The group was originally made up of four couples. Rob, Toby, Mark and Edie had all been close friends at school, along with the boys’ rugby coach Paul. As students they would holiday together, and after Paul and Edie married, would go away on couples’ weekends with their wives or partners. However, since Paul had recently died in an accident, Edie turned down the invitation to join the other three couples, so this weekend was always going to be different.

With a storm closing in, tensions build as the women try to reassure each other that the letter must be a hoax. After all, why would Edie want to murder one of her life-long best friends? However, each of them feels anxious worrying that it is her husband who has been murdered. As the night goes on, strange things start to happen, and they become more and more desperate, chaotically charging around the property in the dark trying to get a phone signal or searching for the way back to the farmhouse in the storm.

 Told from multiple viewpoints, by the three women and the farmer as well as an unidentified voice belonging to someone who is clearly deranged and obsessed with carrying out a disturbing plan. The lack of chapter breaks, made it a little confusing initially to know which character is narrating at any time, but this improved once their voices become clearer and everyone’s actions and motives started to come into focus.

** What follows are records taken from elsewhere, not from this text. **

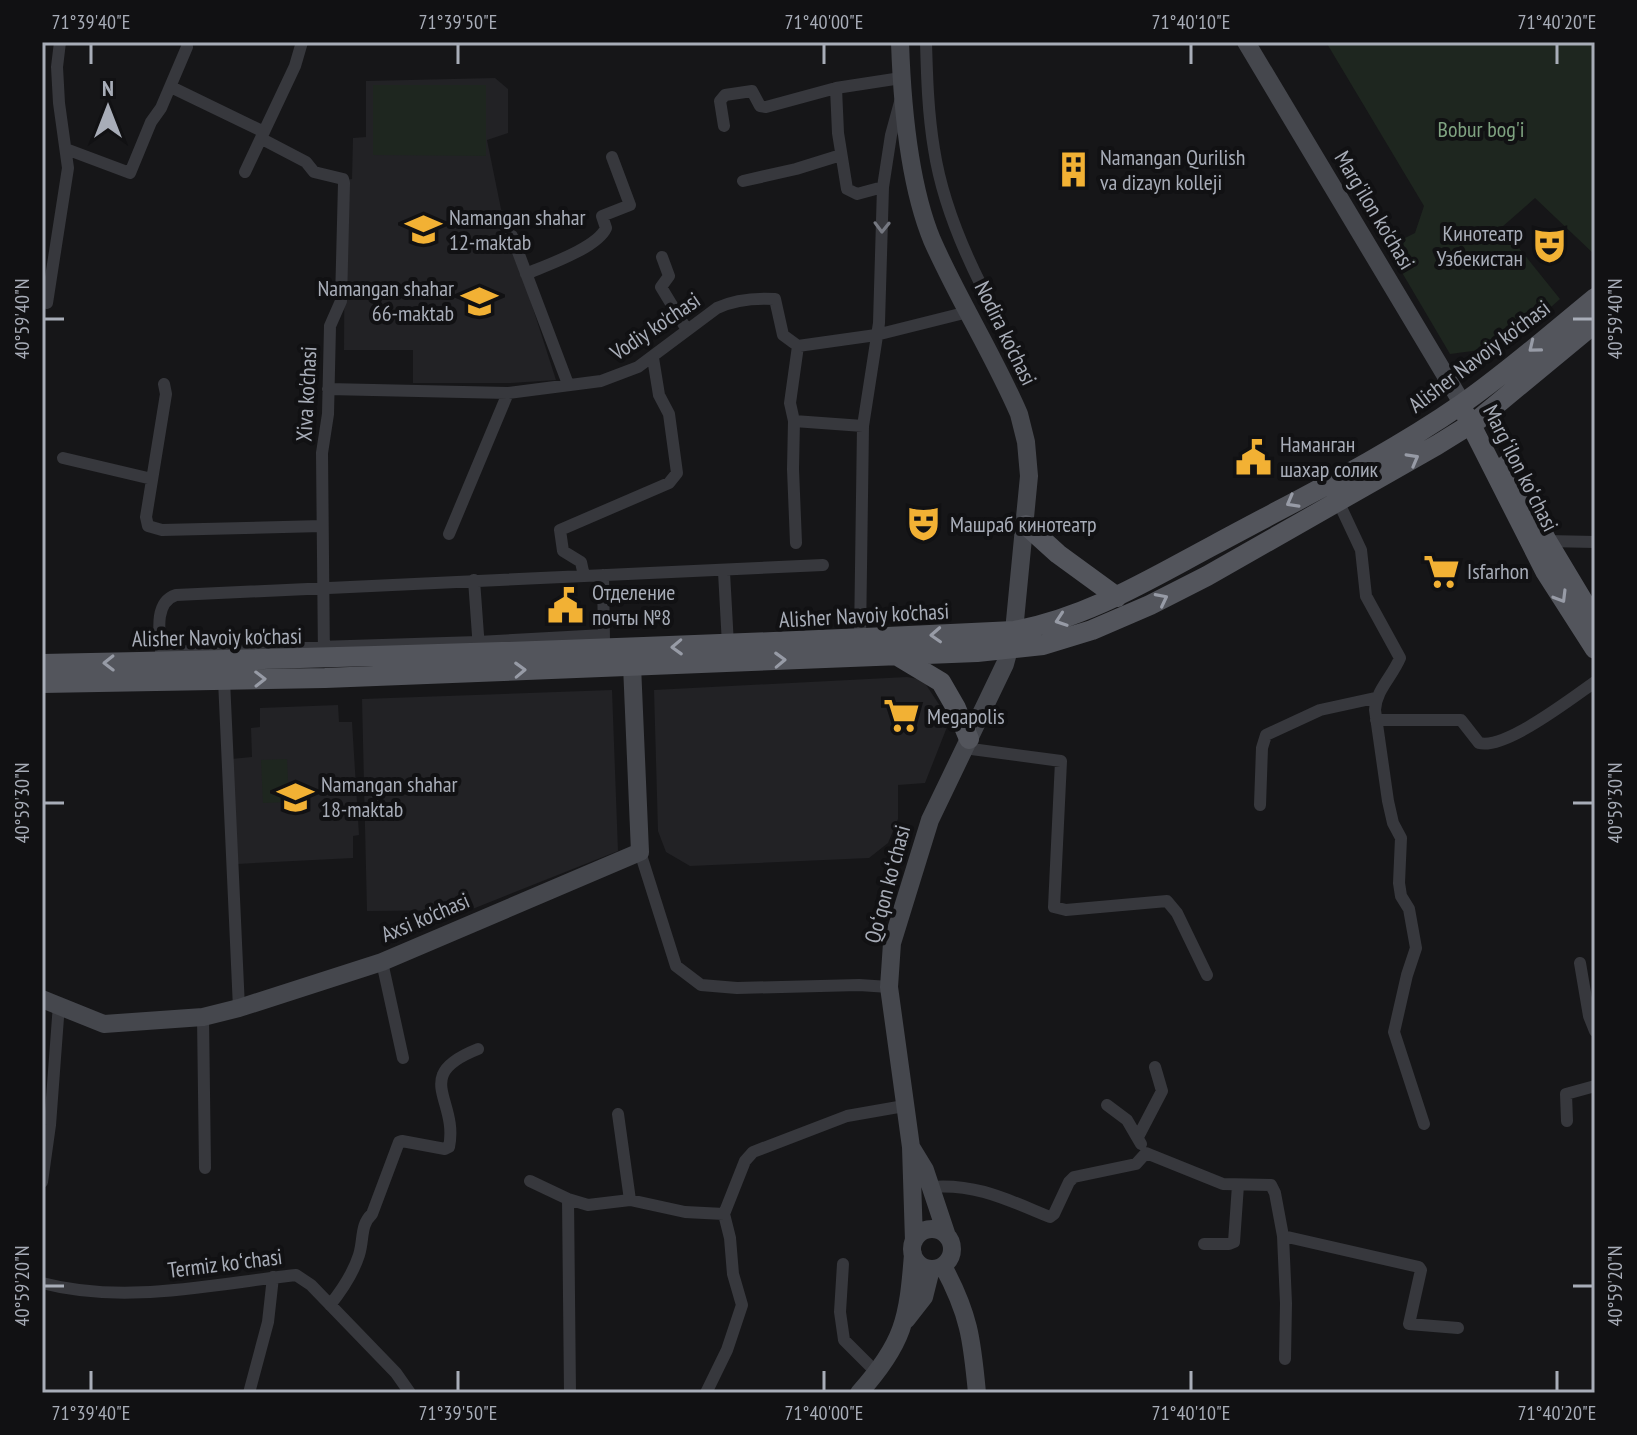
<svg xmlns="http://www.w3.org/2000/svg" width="1637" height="1435" viewBox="0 0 1637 1435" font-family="'PT Sans Narrow',sans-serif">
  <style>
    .built { fill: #222225 }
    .green { fill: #1e261f }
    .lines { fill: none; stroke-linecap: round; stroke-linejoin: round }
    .street { stroke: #37383d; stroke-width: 12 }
    .secondary { stroke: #45474d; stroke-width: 18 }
    .primary { stroke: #53555c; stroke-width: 20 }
    .oneway { stroke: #757881 }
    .oneway2 { stroke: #979ba6 }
    .ticks { fill: none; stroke: #a8adb8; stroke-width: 3 }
    .labels { text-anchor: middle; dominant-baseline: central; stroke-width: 8; stroke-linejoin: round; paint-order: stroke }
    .park-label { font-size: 22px; fill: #7fa381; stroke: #111113 }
    .poi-label { font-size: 22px; fill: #a8adb8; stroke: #111113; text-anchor: start }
    .street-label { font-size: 22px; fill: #a8adb8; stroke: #111113 }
    .neatline { fill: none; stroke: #a8adb8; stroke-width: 3 }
    .ticks-label { font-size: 20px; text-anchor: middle; fill: #a8adb8 }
  </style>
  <rect width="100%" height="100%" fill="#161618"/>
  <path class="built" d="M495 78 508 89V133L487 140 501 209 556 380 511 383H413V350H344L345 180 352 179 353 138 366 137V81Z
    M907 677 923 680 940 706 947 727 925 783 898 785V819L888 843 869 858 690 866 666 852 658 831 654 690Z
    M612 690 618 851 470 910 367 911 362 699Z
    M338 705 339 722H352L359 835 353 836V858L237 864 231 759 252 757 251 728 260 727V708Z"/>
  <path class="green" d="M1326 42H1595V255L1535 198 1502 227 1560 299 1497 355 1480 350 1450 354 1387 247 1415 233 1424 206Z
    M373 85H486V156L373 155Z
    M287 759 289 802 263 803 261 760Z"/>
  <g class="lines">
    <path class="street" d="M926 42C927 78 928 113 934 149 941 195 960 243 981 285
      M171 87 264 132
      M836 88 838 133 847 189 857 194 883 187
      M724 126 720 101 725 95 752 91 760 106 766 107 836 88 901 78
      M262 139 306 162 314 172 343 179 344 183 341 301 330 326 328 414 322 453 324 659
      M66 149 130 173 151 122 161 108 187 47
      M245 172 295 66 302 42
      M743 181 796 169 841 155
      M512 236 568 384
      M662 257 669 276 661 287 687 330
      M526 274C547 265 597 248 606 228L602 216 630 205 612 157
      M47 303 68 168 59 103 57 67 60 42
      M164 384 166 394 146 517 148 526 162 530 322 526
      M328 389 508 393 601 381 638 367 717 308C734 300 757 298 775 299L783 335 798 346 876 335 968 312
      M794 421 863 426
      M63 458 152 479
      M1338 501 1361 550 1366 596 1400 658C1392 677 1376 690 1375 710L1388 801 1393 823 1401 838 1399 883 1401 896 1409 909 1416 948 1407 975 1394 1032 1424 1124
      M449 534 508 393
      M1547 541 1595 542
      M796 543 793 469 794 421 790 403 798 346
      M724 572 728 645
      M603 575 604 640
      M584 576 581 562 563 551 560 530 669 483 677 473 669 414 659 395 653 358
      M474 580 479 649
      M860 639 863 426 879 323 883 187 891 135 900 102
      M162 652 478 642 604 635
      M162 662C161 641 151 603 176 595L823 565
      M224 680 239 1008
      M1376 720H1461L1479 743C1505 750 1572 698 1595 682
      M964 748 1061 761 1054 907 1066 910 1167 901 1177 913 1207 975
      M1260 805 1262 748 1266 735 1320 710 1375 698
      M640 852 676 966 701 985 737 988 859 985 889 987
      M382 962 403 1058
      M1580 963 1589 1016 1595 1031
      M203 1017 205 1168
      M1107 1105 1127 1120 1141 1144
      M618 1114 630 1200
      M1567 1121 1566 1094 1595 1086
      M1138 1137 1162 1091 1155 1067
      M530 1181 568 1199 588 1205 630 1200 685 1212 724 1214 745 1161 753 1152 847 1116 904 1106
      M42 1182 50 1125 59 1004
      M930 1187C976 1183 1008 1200 1050 1217L1054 1214 1069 1182 1074 1177 1136 1164 1146 1153 1223 1184 1271 1185 1275 1193 1283 1236 1419 1267 1421 1270 1409 1324 1458 1328
      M568 1199 570 1393
      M1283 1236 1286 1303 1285 1359
      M1204 1244H1229L1234 1242 1238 1185
      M843 1264 840 1312 844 1340 877 1373
      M42 1283C126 1305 212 1284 296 1275L311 1285 396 1373 410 1393
      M330 1305C342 1290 353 1274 359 1255 364 1239 360 1225 372 1214L399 1142 402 1141 445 1149 449 1147C459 1099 410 1076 478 1049
      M249 1393 268 1322 273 1277
      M706 1393 727 1350 742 1305 733 1274 730 1238 724 1214"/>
    <path class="secondary" d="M900 42C902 102 909 184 932 240 958 299 993 354 1019 414L1026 442 1029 476 1014 631 1005 664 930 820 892 943 889 987 911 1147 914 1241
      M1246 42 1462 403
      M42 999 104 1024 203 1017 239 1008 382 962 640 852 632 665
      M911 1147 925 1170 947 1236
      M912 1249a20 20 0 1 1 40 0a20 20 0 1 1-40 0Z
      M943 1266C969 1314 972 1339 977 1393
      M906 1320 924 1297 931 1269
      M859 1393C904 1343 908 1319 913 1254"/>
    <path class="primary" d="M1466 415 1545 571 1595 649
      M1507 464 1547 541 1595 621
      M1026 525 1058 554 1117 597
      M896 655 941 682 956 708 969 739
      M42 664C366 658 690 647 1014 631 1087 618 1150 579 1214 545 1297 500 1384 458 1462 404 1508 372 1551 334 1595 298
      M42 683 325 678 977 652 1043 645 1092 630 1150 605 1207 576 1437 445 1479 419 1595 323"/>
  </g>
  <defs><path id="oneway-chevron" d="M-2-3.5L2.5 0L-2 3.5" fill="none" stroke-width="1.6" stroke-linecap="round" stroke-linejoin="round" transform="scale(2)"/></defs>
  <use class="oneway" href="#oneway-chevron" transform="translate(882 227) rotate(91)"/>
  <g class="oneway2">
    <use href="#oneway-chevron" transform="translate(1534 347) rotate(141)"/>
    <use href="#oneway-chevron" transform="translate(1413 459) rotate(-29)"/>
    <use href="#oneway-chevron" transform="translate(1292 502) rotate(151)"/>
    <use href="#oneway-chevron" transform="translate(1561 597) rotate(59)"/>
    <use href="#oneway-chevron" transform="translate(1162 599) rotate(-27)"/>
    <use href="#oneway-chevron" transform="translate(1061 620) rotate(161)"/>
    <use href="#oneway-chevron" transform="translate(936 635) rotate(177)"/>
    <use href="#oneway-chevron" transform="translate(677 647) rotate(178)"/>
    <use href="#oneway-chevron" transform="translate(780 660) rotate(-2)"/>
    <use href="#oneway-chevron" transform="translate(109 663) rotate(179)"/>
    <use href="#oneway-chevron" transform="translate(520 670) rotate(-2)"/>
    <use href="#oneway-chevron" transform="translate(260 679) rotate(-1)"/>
  </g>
  <path class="ticks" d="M91 44V64M458 44V64M824 44V64M1191 44V64M1557 44V64M44 319H64M1573 319H1593M44 803H64M1573 803H1593M44 1286H64M1573 1286H1593M91 1371V1391M458 1371V1391M824 1371V1391M1191 1371V1391M1557 1371V1391"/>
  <defs>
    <symbol id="building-bare" viewBox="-9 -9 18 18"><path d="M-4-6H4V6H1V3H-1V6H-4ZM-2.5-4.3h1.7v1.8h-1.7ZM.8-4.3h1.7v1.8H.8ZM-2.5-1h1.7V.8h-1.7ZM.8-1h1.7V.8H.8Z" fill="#f2b134" stroke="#111113" stroke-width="2.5" paint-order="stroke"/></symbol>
    <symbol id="school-bare" viewBox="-9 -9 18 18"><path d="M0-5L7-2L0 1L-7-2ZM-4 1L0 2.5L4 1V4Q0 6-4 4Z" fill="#f2b134" stroke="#111113" stroke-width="2.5" paint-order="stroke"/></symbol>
    <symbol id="theatre-bare" viewBox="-9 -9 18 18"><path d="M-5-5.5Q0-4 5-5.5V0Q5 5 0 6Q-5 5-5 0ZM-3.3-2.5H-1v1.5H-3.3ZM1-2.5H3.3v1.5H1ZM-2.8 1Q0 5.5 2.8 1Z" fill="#f2b134" stroke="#111113" stroke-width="2.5" paint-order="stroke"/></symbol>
    <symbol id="civic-bare" viewBox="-9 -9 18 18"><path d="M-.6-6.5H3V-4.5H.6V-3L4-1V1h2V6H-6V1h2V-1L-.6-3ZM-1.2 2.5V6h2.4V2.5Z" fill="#f2b134" stroke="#111113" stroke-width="2.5" paint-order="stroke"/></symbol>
    <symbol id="supermarket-bare" viewBox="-9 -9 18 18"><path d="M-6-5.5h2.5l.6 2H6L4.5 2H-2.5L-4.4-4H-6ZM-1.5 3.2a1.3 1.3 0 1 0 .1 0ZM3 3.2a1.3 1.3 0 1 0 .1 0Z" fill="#f2b134" stroke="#111113" stroke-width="2.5" paint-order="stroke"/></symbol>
  </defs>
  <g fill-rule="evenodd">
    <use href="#building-bare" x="1048" y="144" width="51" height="51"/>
    <use href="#school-bare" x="398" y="204" width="51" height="51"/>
    <use href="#theatre-bare" x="1524" y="220" width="51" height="51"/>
    <use href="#school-bare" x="454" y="276" width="51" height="51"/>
    <use href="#civic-bare" x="1228" y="432" width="51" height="51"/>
    <use href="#theatre-bare" x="898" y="498" width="51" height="51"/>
    <use href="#supermarket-bare" x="1416" y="546" width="51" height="51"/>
    <use href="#civic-bare" x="540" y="580" width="51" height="51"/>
    <use href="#supermarket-bare" x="876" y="690" width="51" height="51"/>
    <use href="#school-bare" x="270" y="772" width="51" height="51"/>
  </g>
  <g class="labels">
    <g class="park-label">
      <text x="1481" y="129">Bobur bog'i</text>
    </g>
    <g class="poi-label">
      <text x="1100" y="157">Namangan Qurilish<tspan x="1100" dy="25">va dizayn kolleji</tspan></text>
      <text x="449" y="217">Namangan shahar<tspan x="449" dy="25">12-maktab</tspan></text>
      <text x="1523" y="233" text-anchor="end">Кинотеатр<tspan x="1523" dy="25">Узбекистан</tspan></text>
      <text x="454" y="288" text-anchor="end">Namangan shahar<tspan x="454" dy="25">66-maktab</tspan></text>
      <text x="1280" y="444">Наманган<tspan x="1280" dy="25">шахар солик</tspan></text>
      <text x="950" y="524">Машраб кинотеатр</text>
      <text x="1467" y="571">Isfarhon</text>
      <text x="592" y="592">Отделение<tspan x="592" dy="25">почты №8</tspan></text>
      <text x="927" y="716">Megapolis</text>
      <text x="321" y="784">Namangan shahar<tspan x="321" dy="25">18-maktab</tspan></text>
    </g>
    <g class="street-label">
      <text transform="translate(1375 210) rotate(59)">Marg'ilon ko'chasi</text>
      <text transform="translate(655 326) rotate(-34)">Vodiy ko'chasi</text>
      <text transform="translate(1006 333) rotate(64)">Nodira ko'chasi</text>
      <text transform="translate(1479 356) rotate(-37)">Alisher Navoiy ko'chasi</text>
      <text transform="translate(306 394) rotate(-87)">Xiva ko'chasi</text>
      <text transform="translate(1521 468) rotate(63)">Margʻilon koʻchasi</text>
      <text transform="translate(864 615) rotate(-3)">Alisher Navoiy ko'chasi</text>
      <text transform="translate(217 637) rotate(-1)">Alisher Navoiy ko'chasi</text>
      <text transform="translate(887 884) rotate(-75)">Qoʻqon koʻchasi</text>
      <text transform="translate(425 917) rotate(-23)">Axsi ko'chasi</text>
      <text transform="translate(225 1263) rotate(-7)">Termiz koʻchasi</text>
    </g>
  </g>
  <rect width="1637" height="1435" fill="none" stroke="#111113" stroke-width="88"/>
  <g transform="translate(108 108)" stroke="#111113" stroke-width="6" paint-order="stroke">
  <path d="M0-6L14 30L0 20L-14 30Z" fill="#a8adb8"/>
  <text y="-12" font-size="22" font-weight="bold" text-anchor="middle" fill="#a8adb8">N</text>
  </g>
  <rect x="44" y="44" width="1549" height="1347" class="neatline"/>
  <g class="ticks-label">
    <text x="91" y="29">71°39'40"E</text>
    <text x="458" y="29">71°39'50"E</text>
    <text x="824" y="29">71°40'00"E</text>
    <text x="1191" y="29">71°40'10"E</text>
    <text x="1557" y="29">71°40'20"E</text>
    <text transform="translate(22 319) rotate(-90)" y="7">40°59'40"N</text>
    <text transform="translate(1615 319) rotate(-90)" y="7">40°59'40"N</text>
    <text transform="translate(22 803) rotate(-90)" y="7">40°59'30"N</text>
    <text transform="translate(1615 803) rotate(-90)" y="7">40°59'30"N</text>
    <text transform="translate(22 1286) rotate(-90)" y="7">40°59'20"N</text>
    <text transform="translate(1615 1286) rotate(-90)" y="7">40°59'20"N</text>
    <text x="91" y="1420">71°39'40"E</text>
    <text x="458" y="1420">71°39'50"E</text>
    <text x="824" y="1420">71°40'00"E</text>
    <text x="1191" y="1420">71°40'10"E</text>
    <text x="1557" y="1420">71°40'20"E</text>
  </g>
</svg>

All the couples have flawed marriages and secrets they are keeping from each other and their partners. New mother Rachel, normally a capable doctor, is reeling from coping with her new baby and Toby’s refusal to help out and is self-anesthetizing by drinking heavily. New wife Emily has found out that Paul lied to her about a trip he took and in no longer sure about trusting the man she dearly loves. Jayne has her own issues she has been hiding since she left her job in army intelligence, and perhaps doesn’t know Mark as well as she thinks she does.

Dark and intense, this is a with a gripping tale of obsession overlaid with a menacing atmosphere as the sinister plot unfurls.

With thanks to Random House UK and Netgalley for a copy to read. Publication expected 3rd February.